PAGE EXTRACT:
= = = =

Monday, March 28, 2011

SSWAHS = SWSLHN + SLHN and the Medicare Locals - 12

What can we learn from the national rural health conference?

Gordon Gregory writes:

Proceedings at the 11th National Rural Health Conference in Perth last week demonstrated that, despite how busy health professionals are in rural and remote areas, they have a firm grasp of the risks and opportunities associated with the health reform agenda.

In her speech to the closing session, Nicola Roxon reminded her listeners of the substantial investments the Rudd and Gillard Governments have made in rural and remote health. Not for the first time, the Minister was at pains to emphasise that these rural commitments were in place before the hung parliament added another reason for a regional focus.

The majority of those at the conference were people engaged at the coalface in the real work of managing rural and remote health services. For them the bigger picture is a thing of great importance but of considerable mystery.

Quite how the establishment of Medicare Locals and Local Hospital Networks over the next 18 months will impact on them and their work cannot possibly be clear: if it’s not plain and obvious to the painters of big pictures, it certainly won’t be obvious to the Director of Nursing at Nyngan.

= = = =

DATASET EXTRACT:
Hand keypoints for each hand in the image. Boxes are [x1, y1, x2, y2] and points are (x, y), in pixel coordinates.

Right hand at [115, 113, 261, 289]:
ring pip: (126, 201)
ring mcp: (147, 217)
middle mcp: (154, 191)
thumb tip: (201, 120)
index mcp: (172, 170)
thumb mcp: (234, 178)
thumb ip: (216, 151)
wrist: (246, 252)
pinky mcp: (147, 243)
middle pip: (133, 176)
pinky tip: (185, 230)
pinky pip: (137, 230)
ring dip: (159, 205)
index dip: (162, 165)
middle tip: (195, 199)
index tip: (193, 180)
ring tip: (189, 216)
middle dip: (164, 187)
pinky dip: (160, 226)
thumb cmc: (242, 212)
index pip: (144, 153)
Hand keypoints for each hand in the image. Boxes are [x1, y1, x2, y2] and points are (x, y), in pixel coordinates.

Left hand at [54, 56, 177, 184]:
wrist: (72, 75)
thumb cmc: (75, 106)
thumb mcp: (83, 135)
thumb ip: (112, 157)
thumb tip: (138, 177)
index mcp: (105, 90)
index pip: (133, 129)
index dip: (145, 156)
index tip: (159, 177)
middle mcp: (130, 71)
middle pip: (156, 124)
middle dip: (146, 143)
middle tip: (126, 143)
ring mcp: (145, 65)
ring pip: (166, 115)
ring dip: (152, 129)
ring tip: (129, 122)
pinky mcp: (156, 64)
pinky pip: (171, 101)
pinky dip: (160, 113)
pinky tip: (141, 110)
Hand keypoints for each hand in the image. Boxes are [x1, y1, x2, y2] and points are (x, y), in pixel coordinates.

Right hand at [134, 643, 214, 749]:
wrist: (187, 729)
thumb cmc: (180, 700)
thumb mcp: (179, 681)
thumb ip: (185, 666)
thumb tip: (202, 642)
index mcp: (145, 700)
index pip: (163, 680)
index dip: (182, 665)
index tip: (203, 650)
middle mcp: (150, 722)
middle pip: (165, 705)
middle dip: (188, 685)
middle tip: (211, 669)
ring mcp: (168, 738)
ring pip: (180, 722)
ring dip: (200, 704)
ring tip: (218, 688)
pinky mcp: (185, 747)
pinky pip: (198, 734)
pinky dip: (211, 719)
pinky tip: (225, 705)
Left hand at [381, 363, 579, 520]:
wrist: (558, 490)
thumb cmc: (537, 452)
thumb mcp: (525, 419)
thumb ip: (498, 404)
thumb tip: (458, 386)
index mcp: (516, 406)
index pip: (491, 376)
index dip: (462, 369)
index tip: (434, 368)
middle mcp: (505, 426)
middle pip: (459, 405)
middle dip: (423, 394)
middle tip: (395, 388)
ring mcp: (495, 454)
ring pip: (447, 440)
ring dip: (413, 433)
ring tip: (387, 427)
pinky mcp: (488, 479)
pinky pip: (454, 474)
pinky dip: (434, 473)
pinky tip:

= = = =

STUDY QUESTIONS:
1) In the post about the national rural health conference, where was the 11th National Rural Health Conference held?
2) Rewrite the paragraph beginning "In her speech to the closing session" from the post about the national rural health conference in one shorter sentence, keeping its main facts.
3) Go on with the post about the national rural health conference from its last sentence, adding a paragraph or two.

RESULTS OF THE TASKS:
1) In Perth.

2) Closing the conference, Nicola Roxon highlighted the Rudd and Gillard Governments' large rural and remote health investments and stressed that they predated the hung parliament.

3)
What is certain is that most of the hopes generated through the health reform process of the last three years are now hanging on Medicare Locals. If they succeed (and everyone accepts that it will take some time), there is the prospect of a more integrated primary care system and a better patient journey.

The more ambitious people – and those with even greater patience – even have hopes that Medicare Locals will be effective on the broad primary health care front, by helping at the local and regional level to integrate the contributions that education, food and water policies, housing and public transport etc make to health status. (Handy hint: if the paragraph you’re reading or writing doesn’t encompass primary or secondary education, or food policy, or employment status or community development, it is not about primary health care.)

The health reform process might be described as ‘stuttering’ due to the recent decision of Western Australia to join in and continued uncertainties hanging over the situation in Victoria and New South Wales. Nevertheless people at the conference were optimistic that there is light at the end of the tunnel – and that it is not coming from the construction team extending its length.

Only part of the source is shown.